Weil das Gesetz in die Persönlichkeitsrechte der Bürgerinnen und
Bürger eingreife, sei es auch wichtig gewesen, dessen Haltbarkeit zu
begrenzen. «Wenn wir diese Krise - hoffentlich bald - bewältigt
haben, dann werden wir dieses Gesetz eben nicht irgendwo in einer
Schublade die nächsten Jahrzehnte mit uns rumschleppen», sagte Krahl.

Nach Corona sei dann die Zeit der kritischen Überprüfung und
Nachbesserung, betonte er. «Nach Corona wird auch die Zeit sein,
darauf zu achten, den Bürgerinnen und Bürgern alle ihnen zustehenden
Freiheiten zu garantieren.» Darauf werde man «akribisch achten».

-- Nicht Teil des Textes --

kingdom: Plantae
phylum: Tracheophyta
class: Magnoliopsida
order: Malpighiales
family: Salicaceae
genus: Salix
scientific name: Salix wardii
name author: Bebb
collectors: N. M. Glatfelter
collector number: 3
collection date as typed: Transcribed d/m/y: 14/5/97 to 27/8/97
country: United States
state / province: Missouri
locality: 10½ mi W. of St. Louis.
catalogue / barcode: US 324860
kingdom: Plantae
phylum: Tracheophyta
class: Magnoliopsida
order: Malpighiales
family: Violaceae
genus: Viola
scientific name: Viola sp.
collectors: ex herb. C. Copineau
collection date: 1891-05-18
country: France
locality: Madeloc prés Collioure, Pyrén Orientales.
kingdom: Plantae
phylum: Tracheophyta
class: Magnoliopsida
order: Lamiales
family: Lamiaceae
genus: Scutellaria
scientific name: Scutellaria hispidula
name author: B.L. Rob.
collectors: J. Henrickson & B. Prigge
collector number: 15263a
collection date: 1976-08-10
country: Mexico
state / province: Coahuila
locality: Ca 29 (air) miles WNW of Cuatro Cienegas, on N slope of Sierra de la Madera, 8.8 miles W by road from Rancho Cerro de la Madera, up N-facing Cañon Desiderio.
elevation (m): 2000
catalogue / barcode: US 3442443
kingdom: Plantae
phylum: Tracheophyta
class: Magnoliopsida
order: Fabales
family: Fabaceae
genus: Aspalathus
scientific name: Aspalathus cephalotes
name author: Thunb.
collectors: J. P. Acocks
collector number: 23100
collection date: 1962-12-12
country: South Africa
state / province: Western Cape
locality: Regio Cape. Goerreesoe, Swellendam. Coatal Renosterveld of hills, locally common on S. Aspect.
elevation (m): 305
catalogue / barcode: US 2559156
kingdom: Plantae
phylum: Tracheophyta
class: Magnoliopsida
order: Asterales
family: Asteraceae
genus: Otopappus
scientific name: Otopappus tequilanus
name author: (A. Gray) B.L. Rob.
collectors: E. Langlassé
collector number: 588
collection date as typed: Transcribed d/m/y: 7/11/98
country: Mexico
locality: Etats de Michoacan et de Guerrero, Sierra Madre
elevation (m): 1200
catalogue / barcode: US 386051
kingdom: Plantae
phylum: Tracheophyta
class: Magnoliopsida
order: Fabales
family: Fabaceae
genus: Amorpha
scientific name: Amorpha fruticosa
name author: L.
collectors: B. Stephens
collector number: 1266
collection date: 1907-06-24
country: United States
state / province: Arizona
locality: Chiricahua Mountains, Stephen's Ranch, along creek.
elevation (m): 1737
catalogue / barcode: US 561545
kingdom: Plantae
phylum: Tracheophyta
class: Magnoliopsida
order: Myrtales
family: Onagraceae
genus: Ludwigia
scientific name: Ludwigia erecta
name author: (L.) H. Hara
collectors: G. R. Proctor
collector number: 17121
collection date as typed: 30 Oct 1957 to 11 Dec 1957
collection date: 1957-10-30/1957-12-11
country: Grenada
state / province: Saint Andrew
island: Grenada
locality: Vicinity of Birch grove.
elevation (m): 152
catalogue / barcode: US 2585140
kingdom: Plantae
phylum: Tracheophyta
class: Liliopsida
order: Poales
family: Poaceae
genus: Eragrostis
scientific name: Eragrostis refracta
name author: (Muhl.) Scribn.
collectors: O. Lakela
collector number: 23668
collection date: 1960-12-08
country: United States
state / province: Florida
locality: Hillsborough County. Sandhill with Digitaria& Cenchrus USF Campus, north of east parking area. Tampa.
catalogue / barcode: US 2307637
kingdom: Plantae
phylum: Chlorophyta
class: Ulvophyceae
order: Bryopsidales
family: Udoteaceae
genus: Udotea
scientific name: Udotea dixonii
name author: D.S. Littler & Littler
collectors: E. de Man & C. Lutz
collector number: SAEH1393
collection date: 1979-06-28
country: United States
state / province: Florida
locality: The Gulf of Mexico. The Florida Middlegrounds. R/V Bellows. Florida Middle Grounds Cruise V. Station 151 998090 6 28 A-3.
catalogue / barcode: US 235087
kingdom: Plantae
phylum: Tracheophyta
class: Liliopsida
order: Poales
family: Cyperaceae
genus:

FDP-Fraktionschef Martin Hagen sagte, die Staatsregierung könne sich
in dieser Krise auf die Opposition verlassen. Er mahnte aber: «Der
Ausnahmezustand muss so schnell wie möglich beendet werden.» Auch
dafür müsse die Staatsregierung die nötigen Voraussetzungen schaffen.


Der Landtag beschloss zudem eine gesetzliche Regelung, um die
Kommunal-Stichwahlen am Sonntag, die wegen der Corona-Krise nur per
Briefwahl durchgeführt werden, absolut rechtssicher zu machen. Dies
wird nun mit einer Ergänzung im entsprechenden Gesetz explizit
klargestellt, damit die Wahl deshalb am Ende nicht anfechtbar ist.